■ **DATA**:
#####
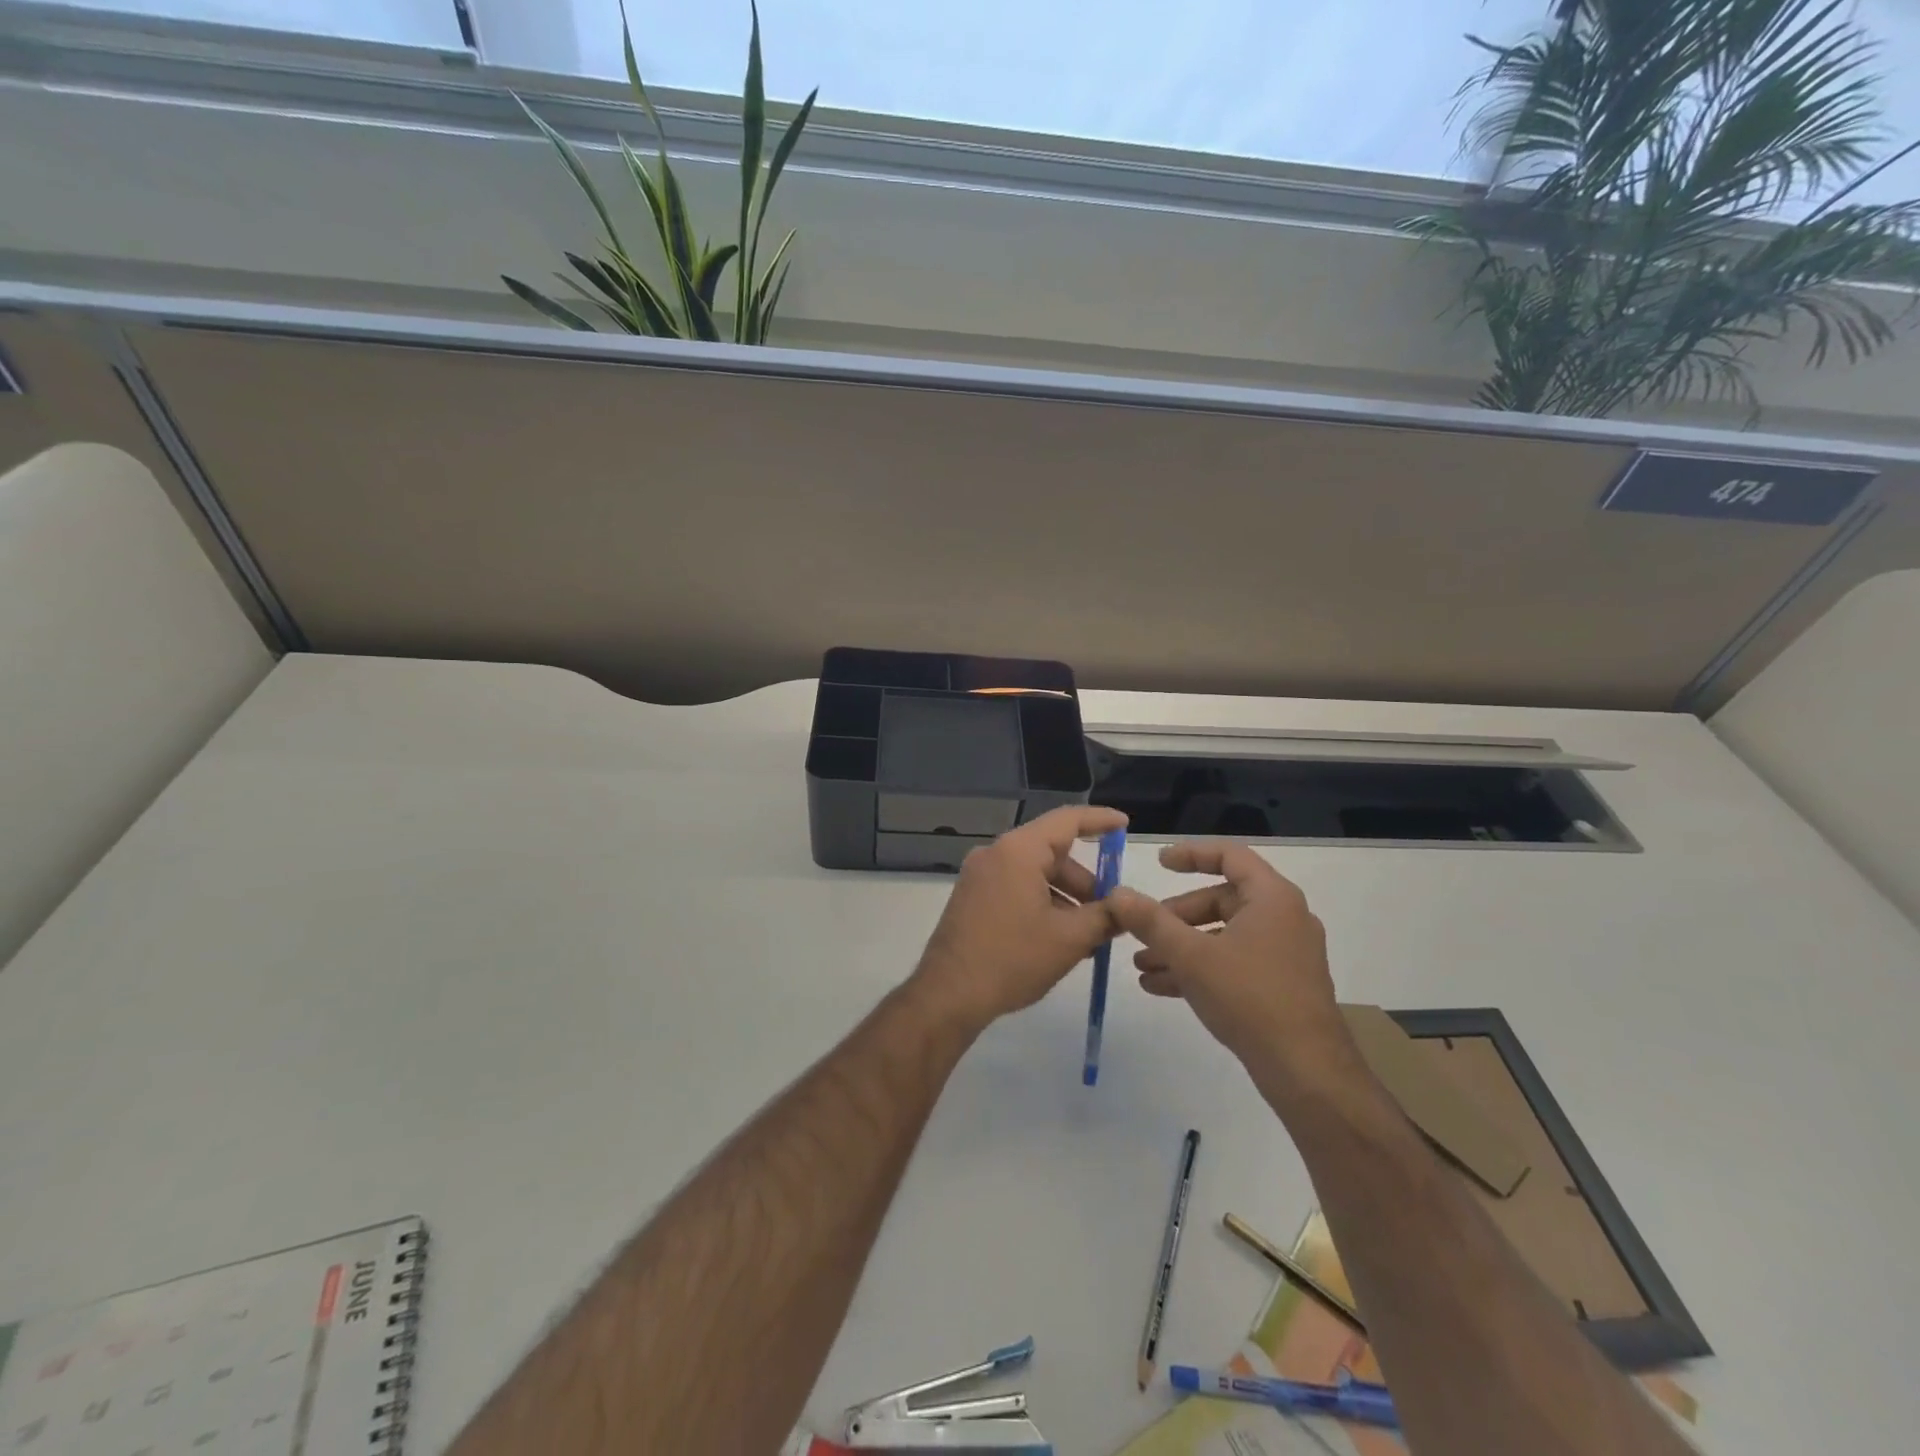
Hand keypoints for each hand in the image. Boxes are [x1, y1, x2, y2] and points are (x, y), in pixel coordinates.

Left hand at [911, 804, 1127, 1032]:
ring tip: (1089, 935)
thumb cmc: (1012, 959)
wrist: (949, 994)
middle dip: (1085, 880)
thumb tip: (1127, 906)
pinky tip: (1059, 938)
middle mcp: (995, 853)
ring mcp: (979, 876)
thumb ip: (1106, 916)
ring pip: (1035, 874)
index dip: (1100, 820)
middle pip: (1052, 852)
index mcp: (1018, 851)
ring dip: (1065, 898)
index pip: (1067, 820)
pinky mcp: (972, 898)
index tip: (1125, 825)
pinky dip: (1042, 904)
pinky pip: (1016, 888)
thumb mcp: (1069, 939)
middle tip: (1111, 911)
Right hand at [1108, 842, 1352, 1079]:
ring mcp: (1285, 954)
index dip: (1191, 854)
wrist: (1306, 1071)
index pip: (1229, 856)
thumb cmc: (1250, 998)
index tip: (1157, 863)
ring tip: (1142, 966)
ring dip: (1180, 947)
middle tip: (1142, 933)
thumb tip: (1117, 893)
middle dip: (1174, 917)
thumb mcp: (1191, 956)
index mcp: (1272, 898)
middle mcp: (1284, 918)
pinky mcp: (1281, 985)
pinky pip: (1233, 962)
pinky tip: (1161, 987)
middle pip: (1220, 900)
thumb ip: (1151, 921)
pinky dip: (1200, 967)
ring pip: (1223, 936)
#####
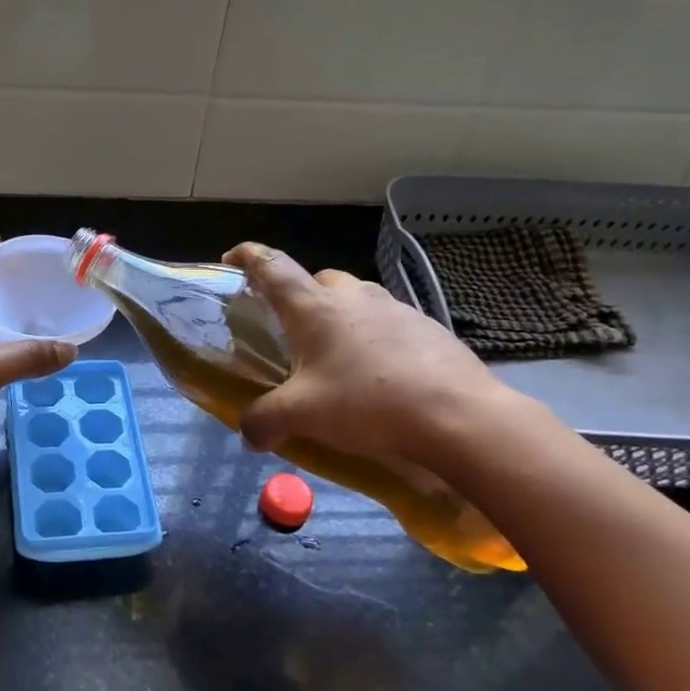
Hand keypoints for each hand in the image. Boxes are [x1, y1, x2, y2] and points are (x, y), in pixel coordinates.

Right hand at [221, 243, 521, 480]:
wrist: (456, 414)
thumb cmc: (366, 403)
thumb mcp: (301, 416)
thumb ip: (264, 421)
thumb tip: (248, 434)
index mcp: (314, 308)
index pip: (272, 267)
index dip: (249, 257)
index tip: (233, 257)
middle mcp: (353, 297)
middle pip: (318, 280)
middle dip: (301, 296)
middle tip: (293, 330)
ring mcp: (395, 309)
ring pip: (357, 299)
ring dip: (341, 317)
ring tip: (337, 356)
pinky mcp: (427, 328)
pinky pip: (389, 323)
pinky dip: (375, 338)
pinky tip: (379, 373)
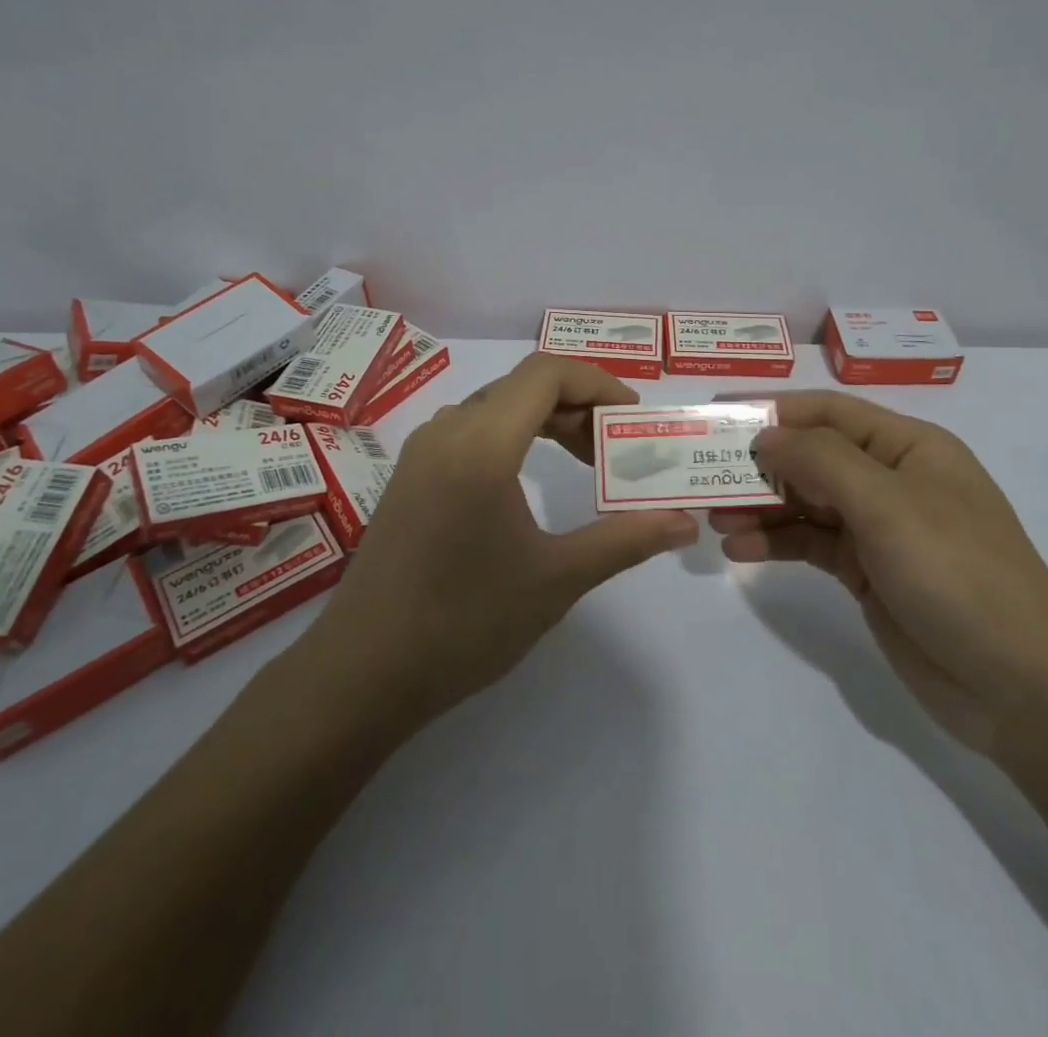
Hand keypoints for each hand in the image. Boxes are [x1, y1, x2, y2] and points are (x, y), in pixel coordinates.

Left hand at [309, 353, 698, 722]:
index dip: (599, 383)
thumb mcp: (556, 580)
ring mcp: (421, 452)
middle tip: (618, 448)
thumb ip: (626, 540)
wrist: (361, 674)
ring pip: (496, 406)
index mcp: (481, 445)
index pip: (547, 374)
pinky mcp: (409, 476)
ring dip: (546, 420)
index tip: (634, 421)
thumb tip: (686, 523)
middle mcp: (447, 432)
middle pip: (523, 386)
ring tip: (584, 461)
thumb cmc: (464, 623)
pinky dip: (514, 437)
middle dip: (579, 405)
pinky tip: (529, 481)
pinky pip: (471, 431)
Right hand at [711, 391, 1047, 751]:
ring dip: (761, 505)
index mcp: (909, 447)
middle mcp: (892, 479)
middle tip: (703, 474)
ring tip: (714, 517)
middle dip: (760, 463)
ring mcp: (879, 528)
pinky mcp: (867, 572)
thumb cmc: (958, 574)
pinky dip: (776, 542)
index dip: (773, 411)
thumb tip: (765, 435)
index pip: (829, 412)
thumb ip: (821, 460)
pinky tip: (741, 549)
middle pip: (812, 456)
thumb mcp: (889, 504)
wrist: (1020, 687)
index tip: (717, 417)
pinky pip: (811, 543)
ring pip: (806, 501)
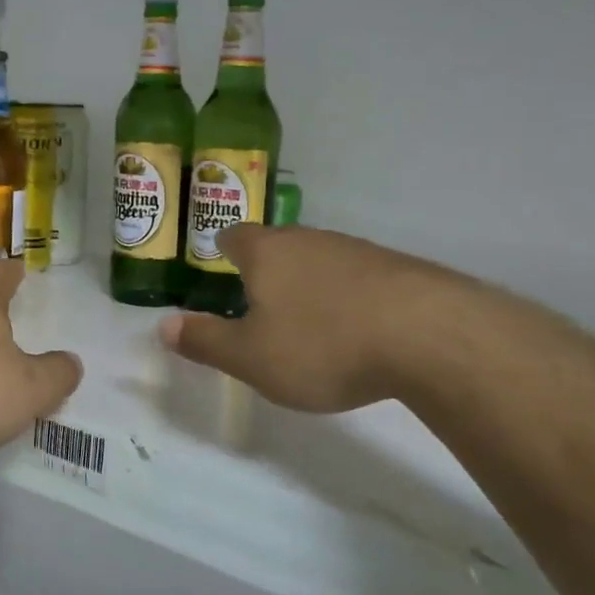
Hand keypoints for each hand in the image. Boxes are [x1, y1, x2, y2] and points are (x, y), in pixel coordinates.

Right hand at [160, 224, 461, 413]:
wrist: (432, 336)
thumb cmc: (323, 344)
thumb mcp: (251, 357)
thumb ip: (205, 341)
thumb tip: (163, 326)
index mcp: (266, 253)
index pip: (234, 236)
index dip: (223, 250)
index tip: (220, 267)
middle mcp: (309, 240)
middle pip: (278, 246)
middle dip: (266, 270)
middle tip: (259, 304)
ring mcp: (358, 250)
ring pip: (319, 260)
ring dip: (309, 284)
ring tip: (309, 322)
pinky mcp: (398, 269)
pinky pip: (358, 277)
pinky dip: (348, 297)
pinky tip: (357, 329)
#####
■ **AIM OF THE TASK**: From the entries above, give again exactly the lines running from the line with "index tip: (634, 421)" to the line with "ring pip: (806, 501)"; include both of those lines.

■ **RESPONSE TO THIS EXERCISE**:
index tip: (634, 421)
thumb tip: (686, 523)
middle mcp: (447, 432)
middle pip: (523, 386)
ring tip: (584, 461)
thumb cmc: (464, 623)
pinky dip: (514, 437)
middle dip: (579, 405)
pinky tip: (529, 481)
pinky pip: (471, 431)
Right hand at [711, 391, 1047, 751]:
ring dip: (761, 505)
index mcp: (909, 447)
middle mcp: (892, 479)
middle tip: (703, 474)
ring tip: (714, 517)
middle dip: (760, 463)
ring mcp: (879, 528)
pinky mcp: (867, 572)
thumb cmc: (958, 574)
pinky dip: (776, 542)
index dip: (773, 411)
thumb tip: (765, 435)
index pip: (829, 412)
thumb ip: (821, 460)
pinky tip: (741, 549)
middle pip: (812, 456)
thumb mcp: (889, 504)
wrist: (1020, 687)
index tip: (717, 417)
pinky pip: (811, 543)
ring pip: (806, 501)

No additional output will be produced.